| TASK OBJECTIVE |
Repeat, exactly and alone, every line from the line that contains "249 350 1311" to the end of the entries.

(Saved data entries)
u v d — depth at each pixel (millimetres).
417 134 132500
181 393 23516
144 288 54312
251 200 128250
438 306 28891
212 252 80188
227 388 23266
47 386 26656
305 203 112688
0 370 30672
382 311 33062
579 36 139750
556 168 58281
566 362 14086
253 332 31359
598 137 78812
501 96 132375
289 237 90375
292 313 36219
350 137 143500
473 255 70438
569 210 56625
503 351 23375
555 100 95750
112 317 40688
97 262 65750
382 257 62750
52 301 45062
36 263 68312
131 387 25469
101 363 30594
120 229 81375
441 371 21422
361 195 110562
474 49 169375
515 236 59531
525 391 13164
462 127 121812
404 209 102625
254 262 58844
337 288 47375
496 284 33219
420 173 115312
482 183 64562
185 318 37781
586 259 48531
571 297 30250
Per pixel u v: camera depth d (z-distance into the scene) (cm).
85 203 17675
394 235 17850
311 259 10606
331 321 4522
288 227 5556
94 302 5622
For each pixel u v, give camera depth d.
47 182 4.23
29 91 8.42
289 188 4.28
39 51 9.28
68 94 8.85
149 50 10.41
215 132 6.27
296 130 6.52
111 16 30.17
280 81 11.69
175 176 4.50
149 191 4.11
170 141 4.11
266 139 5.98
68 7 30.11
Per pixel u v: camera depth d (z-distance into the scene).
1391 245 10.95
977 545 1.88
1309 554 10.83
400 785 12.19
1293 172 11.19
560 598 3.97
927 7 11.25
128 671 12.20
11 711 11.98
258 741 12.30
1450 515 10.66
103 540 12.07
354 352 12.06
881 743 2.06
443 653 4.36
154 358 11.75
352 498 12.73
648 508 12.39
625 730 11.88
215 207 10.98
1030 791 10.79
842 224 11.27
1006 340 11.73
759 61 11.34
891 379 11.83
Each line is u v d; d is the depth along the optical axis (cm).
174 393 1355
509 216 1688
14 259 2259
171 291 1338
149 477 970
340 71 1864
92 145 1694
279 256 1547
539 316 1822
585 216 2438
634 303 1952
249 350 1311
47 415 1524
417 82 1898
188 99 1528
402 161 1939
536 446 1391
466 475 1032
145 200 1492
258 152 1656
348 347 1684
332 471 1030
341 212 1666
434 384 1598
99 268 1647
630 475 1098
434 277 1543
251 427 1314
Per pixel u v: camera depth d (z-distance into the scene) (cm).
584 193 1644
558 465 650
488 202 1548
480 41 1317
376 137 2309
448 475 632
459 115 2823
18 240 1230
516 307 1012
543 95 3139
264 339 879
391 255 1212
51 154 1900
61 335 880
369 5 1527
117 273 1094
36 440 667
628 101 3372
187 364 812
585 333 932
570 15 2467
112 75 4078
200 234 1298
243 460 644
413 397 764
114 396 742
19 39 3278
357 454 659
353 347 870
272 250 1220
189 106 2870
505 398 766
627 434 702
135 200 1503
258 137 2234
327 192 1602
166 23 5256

| ANSWER AREA |
249 350 1311
47 415 1524
417 82 1898
188 99 1528
402 161 1939
536 446 1391
466 475 1032
145 200 1492
258 152 1656
348 347 1684
332 471 1030
341 212 1666
434 384 1598
99 268 1647
630 475 1098
434 277 1543
251 427 1314
Per pixel u v: camera depth d (z-distance into the scene) (cm).
584 193 1644
558 465 650
488 202 1548
480 41 1317
376 137 2309
448 475 632
459 115 2823
18 240 1230
516 307 1012
543 95 3139
264 339 879
391 255 1212
51 154 1900
61 335 880
369 5 1527
117 273 1094
36 440 667
628 101 3372
187 364 812
585 333 932
570 15 2467
112 75 4078
200 234 1298
243 460 644
413 397 764
114 396 742
19 39 3278
357 454 659
353 347 870
272 250 1220
189 106 2870
505 398 766
627 434 702
135 200 1503
258 137 2234
327 192 1602
166 23 5256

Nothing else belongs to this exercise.